Cooperative Security, Arms Control and Disarmament

Workshop to Discuss Implications of Trump's Nuclear Posture Review

March 20, 2018

Toda Peace Institute Office in Tokyo, Japan

The Toda Peace Institute organised a workshop of leading academics and policy makers to hear Professor Steven Miller, Director of the International Security Program at the Belfer Center for Science and International Affairs, Harvard University share his views about the implications of President Trump's Nuclear Posture Review (February, 2018) for the management of security risks in East Asia and the rest of the world. The meeting took place on March 20, 2018 at the new Toda Peace Institute Office in Tokyo, Japan.

Professor Miller argued that although there were many commonalities between President Obama's NPR of 2010 and that of President Trump, there were also some very significant negative differences. While Obama's Prague speech was the lens through which Obama's 2010 nuclear posture was viewed, the 2018 NPR was written by interdepartmental experts but reflected Donald Trump's confused views of nuclear policy and the utility of the triad for deterrence. President Trump's confusing rhetoric on nuclear weapons, explicit denunciation of the Comprehensive Test Ban Treaty, bellicose rhetoric towards Iran and North Korea, and inability to understand what his world class security experts were saying has generated some controversial policy objectives in the 2018 NPR.

Miller indicated that there are four broad areas of contention within the 2018 NPR as it:
1) Characterises the global security environment as grim and menacing with Russia and China portrayed as rogue states.
2) Reasserts central value of deterrence theory and argues that there are a number of contingencies that would justify the first use of nuclear weapons.
3) Provides wide and expanded support for the nuclear modernisation programme (initiated by President Obama) and argues that there may be strategic utility in the development of low yield weapons and Long Range Standoff Weapon (LRSO).
4) Articulates hostility to existing arms control and disarmament agreements (New START, the JCPOA and CTBT).

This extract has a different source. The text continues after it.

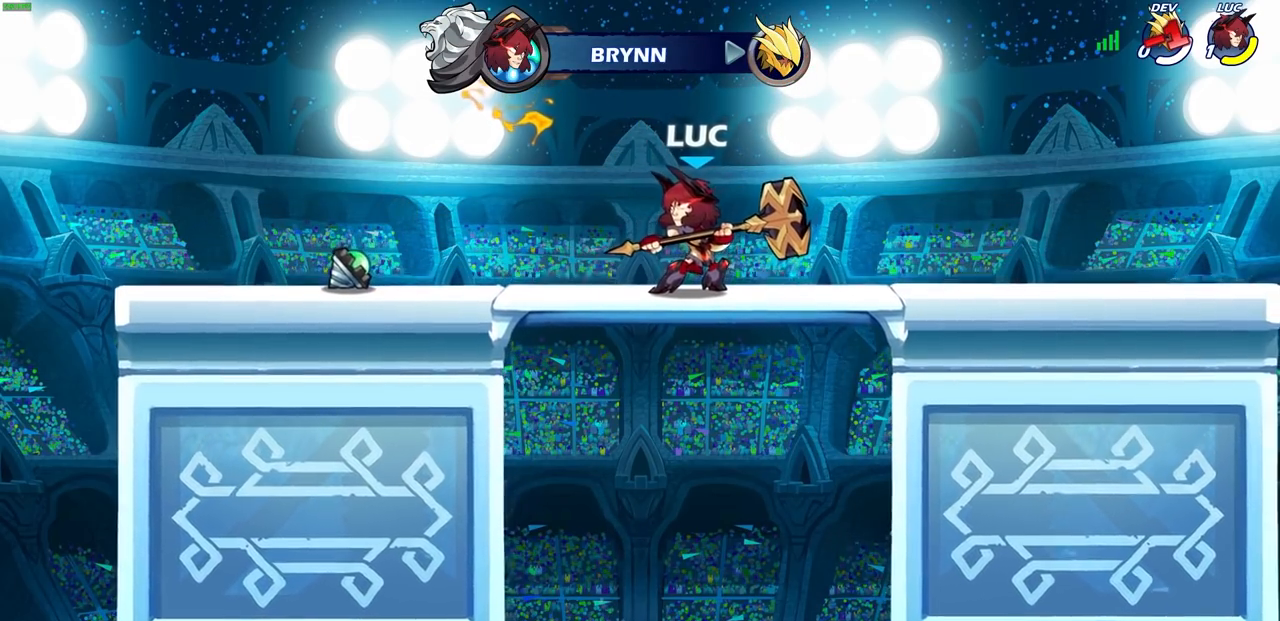
{"buttons": [], "left_stick": "center", "right_stick": "center", "events": []}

It uses Russia's violations of the INF and other agreements as a justification for negative perspectives on arms control.

In stark contrast to Obama's posture, Trump's NPR is a policy which undermines arms control and disarmament initiatives, erodes U.S. leadership in relation to non-proliferation and arms control. It is in opposition to Presidents Reagan and Gorbachev, and argues that nuclear war could be won and under particular circumstances should be fought. This is a major departure from the 2010 NPR and one which worries arms control and disarmament experts.

Professor Steven Miller is Director of the International Security Program at Harvard University, Editor-in-Chief of the journal International Security. He was previously a Senior Research Fellow at the Stockholm International Peace Research Institute (SIPRI) and taught 'Defense and Arms Control Studies' at the Massachusetts Institute of Technology (MIT). Miller is a Fellow of the American Academy of Arts and Sciences where he co-chairs the Committee on International Security Studies (CISS) and is also the co-chair of the U.S. Pugwash Committee and a member of the Council of International Pugwash.